For a ghost is simply a spirit which does not wish to relinquish its grip on our world. When the spectre lingers in some place this is called a haunting. But the Aedra gave life and death, two sides of the same Septim, as a gift to all the people of Nirn and were angered by its perversion by these heretics. They were cursed for their arrogance, ensuring that theidentities which they had in life would perish and dissolve after death. Those ghosts, now bound to the site of their death, retained but an echo of the life they once had, mere shades compared to the living faithful. However, not content with their own blasphemy they hunted down the faithful and offered them as sacrifices to their demon masters. It is known that when a faithful servant of the Aedra is violently slaughtered by a heretic or heathen, their spirits cannot find rest. They become worse than ghosts in that they become wraiths and ghouls. In those hateful days of Ayleid Domination, many ghouls and wraiths were created to serve their slave masters even in death. Whatever foul magics were used they persist even to this day, still tethering poor, wretched, departed souls to our world. The ruins they defend are dangerous and should not be entered or even approached. Only pain and suffering lies within.

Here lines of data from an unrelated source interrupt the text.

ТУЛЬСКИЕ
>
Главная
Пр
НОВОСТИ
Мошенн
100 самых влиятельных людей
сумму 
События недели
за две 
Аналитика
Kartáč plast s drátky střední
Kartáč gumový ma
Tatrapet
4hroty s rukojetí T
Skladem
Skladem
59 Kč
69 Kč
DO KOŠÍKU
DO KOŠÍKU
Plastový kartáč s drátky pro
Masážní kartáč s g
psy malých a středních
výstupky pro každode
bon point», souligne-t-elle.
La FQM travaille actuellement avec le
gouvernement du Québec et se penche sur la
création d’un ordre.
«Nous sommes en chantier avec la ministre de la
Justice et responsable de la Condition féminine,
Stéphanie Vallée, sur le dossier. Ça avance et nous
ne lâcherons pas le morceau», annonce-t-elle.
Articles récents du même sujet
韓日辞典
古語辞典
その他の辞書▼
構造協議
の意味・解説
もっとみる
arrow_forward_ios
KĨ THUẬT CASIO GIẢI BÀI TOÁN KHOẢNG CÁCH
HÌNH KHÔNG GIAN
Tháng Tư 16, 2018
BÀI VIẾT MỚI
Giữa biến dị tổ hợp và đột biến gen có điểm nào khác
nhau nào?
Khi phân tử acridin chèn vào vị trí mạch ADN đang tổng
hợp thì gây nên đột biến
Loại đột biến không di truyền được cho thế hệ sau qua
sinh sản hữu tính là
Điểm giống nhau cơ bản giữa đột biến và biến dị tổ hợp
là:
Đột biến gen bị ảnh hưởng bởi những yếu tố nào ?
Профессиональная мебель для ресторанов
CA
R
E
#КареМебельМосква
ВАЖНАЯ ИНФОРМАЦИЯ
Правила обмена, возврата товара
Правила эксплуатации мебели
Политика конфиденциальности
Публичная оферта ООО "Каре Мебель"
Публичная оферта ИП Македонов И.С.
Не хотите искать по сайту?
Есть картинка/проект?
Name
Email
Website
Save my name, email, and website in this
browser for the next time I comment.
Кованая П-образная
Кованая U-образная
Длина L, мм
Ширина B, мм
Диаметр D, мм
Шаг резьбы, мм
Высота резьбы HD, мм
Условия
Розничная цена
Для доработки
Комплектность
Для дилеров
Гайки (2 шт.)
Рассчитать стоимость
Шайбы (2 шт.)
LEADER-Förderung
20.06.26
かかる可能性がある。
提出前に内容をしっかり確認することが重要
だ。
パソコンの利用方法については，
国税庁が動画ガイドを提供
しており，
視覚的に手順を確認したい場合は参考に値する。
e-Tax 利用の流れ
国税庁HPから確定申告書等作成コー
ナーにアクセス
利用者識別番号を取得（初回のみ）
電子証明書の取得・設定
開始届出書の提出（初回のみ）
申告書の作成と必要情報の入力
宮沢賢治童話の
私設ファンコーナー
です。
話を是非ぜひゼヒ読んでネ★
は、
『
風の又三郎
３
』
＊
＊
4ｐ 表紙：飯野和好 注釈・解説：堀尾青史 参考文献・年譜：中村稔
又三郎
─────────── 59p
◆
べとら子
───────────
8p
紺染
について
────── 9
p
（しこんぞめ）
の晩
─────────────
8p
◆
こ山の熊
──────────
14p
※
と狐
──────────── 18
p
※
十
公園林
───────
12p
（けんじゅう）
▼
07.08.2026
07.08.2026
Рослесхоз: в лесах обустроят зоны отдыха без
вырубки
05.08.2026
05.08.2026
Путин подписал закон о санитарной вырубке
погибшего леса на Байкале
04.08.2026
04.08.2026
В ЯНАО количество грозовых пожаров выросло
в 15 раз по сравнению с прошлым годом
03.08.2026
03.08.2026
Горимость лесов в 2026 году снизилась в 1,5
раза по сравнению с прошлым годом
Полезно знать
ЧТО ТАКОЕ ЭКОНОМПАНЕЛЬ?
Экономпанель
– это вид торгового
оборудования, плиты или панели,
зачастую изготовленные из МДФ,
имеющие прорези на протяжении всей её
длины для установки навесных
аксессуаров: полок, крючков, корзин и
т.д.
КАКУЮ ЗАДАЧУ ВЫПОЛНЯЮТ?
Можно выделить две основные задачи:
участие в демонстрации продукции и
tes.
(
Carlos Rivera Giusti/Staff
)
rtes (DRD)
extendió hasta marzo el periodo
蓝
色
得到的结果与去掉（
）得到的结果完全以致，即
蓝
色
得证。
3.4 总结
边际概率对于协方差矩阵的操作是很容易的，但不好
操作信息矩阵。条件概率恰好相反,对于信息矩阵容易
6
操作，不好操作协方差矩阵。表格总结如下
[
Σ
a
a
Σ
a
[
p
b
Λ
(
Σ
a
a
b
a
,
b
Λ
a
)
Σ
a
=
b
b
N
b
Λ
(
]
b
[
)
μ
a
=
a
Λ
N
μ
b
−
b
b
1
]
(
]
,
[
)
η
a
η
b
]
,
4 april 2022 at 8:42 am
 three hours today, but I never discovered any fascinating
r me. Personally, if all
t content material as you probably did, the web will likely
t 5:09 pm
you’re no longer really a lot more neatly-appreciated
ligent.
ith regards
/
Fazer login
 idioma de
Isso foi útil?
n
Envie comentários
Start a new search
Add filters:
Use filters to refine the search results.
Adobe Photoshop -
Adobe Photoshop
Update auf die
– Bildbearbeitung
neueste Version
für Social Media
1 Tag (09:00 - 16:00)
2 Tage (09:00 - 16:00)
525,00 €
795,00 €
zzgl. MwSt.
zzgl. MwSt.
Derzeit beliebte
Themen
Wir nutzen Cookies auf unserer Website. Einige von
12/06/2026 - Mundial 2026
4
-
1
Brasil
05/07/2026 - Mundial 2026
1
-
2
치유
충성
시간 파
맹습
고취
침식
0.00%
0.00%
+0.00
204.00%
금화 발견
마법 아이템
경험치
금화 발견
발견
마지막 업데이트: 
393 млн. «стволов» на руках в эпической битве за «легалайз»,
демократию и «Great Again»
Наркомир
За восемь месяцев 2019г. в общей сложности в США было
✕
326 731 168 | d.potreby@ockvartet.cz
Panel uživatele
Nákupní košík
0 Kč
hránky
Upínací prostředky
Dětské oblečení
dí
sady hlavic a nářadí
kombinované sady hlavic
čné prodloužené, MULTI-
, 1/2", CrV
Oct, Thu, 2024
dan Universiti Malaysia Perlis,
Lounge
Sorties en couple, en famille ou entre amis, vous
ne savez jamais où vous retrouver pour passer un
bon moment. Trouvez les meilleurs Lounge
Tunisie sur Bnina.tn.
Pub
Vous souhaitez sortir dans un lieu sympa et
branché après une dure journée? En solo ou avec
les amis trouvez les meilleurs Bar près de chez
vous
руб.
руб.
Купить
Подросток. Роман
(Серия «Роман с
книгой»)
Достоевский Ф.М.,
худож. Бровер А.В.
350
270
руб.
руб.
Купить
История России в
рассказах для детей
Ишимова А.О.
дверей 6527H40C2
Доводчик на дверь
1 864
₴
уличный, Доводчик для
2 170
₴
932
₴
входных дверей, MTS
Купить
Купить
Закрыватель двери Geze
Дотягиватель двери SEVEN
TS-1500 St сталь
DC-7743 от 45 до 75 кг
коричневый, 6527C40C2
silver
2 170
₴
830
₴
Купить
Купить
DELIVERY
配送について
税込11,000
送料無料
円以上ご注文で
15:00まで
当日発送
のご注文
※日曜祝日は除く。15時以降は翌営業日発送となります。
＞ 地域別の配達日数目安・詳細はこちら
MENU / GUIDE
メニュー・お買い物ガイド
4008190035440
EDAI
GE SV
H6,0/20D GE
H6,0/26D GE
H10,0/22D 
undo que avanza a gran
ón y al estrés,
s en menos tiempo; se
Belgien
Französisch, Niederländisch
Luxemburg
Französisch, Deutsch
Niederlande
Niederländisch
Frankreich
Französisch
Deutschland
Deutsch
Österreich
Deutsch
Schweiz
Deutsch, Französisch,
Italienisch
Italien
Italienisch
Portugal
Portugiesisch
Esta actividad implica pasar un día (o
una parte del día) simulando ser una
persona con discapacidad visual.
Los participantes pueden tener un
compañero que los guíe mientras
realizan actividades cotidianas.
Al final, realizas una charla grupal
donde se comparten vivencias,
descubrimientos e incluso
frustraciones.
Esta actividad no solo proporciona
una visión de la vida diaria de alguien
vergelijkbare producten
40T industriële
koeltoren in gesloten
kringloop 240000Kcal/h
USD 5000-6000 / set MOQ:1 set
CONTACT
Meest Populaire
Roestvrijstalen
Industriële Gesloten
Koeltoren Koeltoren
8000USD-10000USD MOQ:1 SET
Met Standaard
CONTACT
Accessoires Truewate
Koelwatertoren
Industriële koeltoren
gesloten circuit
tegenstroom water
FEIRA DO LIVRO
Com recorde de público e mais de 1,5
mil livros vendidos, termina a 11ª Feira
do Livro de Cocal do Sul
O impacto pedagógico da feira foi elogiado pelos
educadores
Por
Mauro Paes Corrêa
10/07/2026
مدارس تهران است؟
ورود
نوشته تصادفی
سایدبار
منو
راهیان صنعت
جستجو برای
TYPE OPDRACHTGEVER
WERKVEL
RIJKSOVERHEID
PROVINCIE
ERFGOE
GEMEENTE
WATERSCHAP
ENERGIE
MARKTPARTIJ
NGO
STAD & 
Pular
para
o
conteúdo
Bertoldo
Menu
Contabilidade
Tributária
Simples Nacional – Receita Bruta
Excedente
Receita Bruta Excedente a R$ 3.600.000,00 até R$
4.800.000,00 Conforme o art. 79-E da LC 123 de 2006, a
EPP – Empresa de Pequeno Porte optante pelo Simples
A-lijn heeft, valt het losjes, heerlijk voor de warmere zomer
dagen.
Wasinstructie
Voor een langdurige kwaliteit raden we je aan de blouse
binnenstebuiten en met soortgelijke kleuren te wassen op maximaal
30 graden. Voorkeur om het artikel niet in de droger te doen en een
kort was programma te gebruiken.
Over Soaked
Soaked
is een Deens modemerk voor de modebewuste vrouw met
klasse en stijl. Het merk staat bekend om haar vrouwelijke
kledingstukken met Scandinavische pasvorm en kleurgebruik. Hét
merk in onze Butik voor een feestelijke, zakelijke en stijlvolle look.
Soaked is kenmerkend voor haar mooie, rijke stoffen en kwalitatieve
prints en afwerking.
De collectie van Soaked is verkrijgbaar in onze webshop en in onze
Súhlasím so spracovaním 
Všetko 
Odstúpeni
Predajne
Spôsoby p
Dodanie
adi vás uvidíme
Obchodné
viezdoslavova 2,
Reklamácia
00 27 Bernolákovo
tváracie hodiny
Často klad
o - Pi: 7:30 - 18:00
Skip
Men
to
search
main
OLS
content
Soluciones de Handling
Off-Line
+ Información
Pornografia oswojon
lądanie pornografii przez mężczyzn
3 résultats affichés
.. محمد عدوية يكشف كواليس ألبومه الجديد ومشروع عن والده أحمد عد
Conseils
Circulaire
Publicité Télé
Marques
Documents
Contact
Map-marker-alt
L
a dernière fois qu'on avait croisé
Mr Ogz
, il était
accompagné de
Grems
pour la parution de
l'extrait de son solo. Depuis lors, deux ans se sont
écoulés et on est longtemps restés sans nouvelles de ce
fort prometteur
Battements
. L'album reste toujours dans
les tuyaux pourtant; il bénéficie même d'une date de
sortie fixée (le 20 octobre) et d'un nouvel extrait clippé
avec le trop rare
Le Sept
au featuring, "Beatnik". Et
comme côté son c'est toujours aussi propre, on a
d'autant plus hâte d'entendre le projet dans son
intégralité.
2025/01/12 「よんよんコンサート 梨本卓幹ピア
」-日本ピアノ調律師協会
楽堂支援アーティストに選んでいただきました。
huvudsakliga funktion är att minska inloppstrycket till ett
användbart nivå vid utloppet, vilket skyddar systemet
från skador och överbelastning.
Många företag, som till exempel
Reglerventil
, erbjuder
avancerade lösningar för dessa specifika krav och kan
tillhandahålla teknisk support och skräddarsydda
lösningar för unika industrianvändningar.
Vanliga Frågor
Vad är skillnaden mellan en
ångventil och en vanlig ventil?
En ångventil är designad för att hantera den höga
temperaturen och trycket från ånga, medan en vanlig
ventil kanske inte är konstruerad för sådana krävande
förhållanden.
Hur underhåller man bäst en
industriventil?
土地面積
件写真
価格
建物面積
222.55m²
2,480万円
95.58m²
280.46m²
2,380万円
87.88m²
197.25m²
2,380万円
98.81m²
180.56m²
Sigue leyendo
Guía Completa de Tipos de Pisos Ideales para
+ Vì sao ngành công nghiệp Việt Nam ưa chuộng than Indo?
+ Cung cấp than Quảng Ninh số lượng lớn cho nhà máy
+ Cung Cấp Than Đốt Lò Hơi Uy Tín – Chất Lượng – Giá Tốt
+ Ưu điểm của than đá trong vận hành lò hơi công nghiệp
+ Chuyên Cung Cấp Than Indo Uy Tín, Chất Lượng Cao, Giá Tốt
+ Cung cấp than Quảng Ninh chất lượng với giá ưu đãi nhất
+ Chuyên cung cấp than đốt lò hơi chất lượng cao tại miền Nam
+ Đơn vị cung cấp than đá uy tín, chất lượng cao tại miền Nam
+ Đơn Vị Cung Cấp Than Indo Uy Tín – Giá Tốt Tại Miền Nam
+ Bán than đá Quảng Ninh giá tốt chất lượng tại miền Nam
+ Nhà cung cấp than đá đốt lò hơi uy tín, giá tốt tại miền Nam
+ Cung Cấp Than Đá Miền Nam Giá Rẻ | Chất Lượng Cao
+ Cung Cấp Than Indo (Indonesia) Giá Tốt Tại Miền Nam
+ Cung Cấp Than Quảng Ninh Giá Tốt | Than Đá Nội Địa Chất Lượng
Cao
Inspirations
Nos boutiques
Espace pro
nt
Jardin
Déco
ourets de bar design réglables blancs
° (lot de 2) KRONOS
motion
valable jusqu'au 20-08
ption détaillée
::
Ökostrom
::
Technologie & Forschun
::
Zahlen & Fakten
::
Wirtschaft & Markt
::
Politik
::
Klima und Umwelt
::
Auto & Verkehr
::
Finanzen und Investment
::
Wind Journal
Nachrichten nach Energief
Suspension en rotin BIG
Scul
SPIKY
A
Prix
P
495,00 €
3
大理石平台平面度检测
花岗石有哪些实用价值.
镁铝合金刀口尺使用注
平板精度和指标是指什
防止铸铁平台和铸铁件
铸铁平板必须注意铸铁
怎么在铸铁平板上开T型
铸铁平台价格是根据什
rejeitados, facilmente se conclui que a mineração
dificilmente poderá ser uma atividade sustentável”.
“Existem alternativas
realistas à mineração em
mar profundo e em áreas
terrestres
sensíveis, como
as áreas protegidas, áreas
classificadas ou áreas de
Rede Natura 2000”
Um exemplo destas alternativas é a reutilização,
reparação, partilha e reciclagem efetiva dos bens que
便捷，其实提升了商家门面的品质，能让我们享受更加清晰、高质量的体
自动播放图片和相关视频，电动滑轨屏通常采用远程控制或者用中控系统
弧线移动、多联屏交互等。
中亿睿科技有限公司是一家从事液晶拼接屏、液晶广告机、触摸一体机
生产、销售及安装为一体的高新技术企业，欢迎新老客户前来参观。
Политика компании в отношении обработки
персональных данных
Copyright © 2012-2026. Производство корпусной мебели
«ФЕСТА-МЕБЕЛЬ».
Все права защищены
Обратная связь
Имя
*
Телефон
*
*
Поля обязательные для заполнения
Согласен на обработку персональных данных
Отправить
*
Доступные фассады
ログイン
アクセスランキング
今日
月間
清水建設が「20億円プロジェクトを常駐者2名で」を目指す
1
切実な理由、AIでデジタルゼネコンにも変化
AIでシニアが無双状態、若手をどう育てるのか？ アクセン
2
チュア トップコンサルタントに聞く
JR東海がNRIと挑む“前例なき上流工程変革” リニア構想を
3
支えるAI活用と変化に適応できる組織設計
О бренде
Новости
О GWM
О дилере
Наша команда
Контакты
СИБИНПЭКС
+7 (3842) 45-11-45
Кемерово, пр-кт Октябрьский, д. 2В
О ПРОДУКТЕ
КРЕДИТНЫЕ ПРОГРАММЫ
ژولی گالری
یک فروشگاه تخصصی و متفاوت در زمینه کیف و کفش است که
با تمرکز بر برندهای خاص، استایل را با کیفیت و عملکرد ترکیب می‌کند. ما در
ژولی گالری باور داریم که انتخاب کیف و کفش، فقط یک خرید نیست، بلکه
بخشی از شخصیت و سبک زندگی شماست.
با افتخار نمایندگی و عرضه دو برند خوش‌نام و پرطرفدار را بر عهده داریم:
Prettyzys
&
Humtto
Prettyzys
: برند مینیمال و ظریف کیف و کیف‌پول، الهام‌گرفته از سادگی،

Concerning Will O’ the Wisps I know very little. Numerous theories abound but these are often fanciful or blasphemous. It is my opinion that they are simply hallucinations brought on by bad air which swamps (where these sightings are most often reported) are filled with. I have heard that the Wisps of Skyrim are either lost mothers and children who have fallen into ice lakes or else they are the souls of the Falmer (the elves who once inhabited Skyrim) which now possess the snow and ice, animating it to seek vengeance on the Nords. As with many tales from the North the truth is probably much simpler and far less exciting. However, all these things being considered, the foulest creature to traverse our world is the Lich. Of its nature, origin, or desires I shall not speak. For it is wholly evil and corrupts everything with which it makes contact. Let us pray to the Aedra that we never encounter one.

[Excerpt from a compendium of Sermons on Life and Death by Brother Caius, priest of the Order of the Dragon’s Fire.]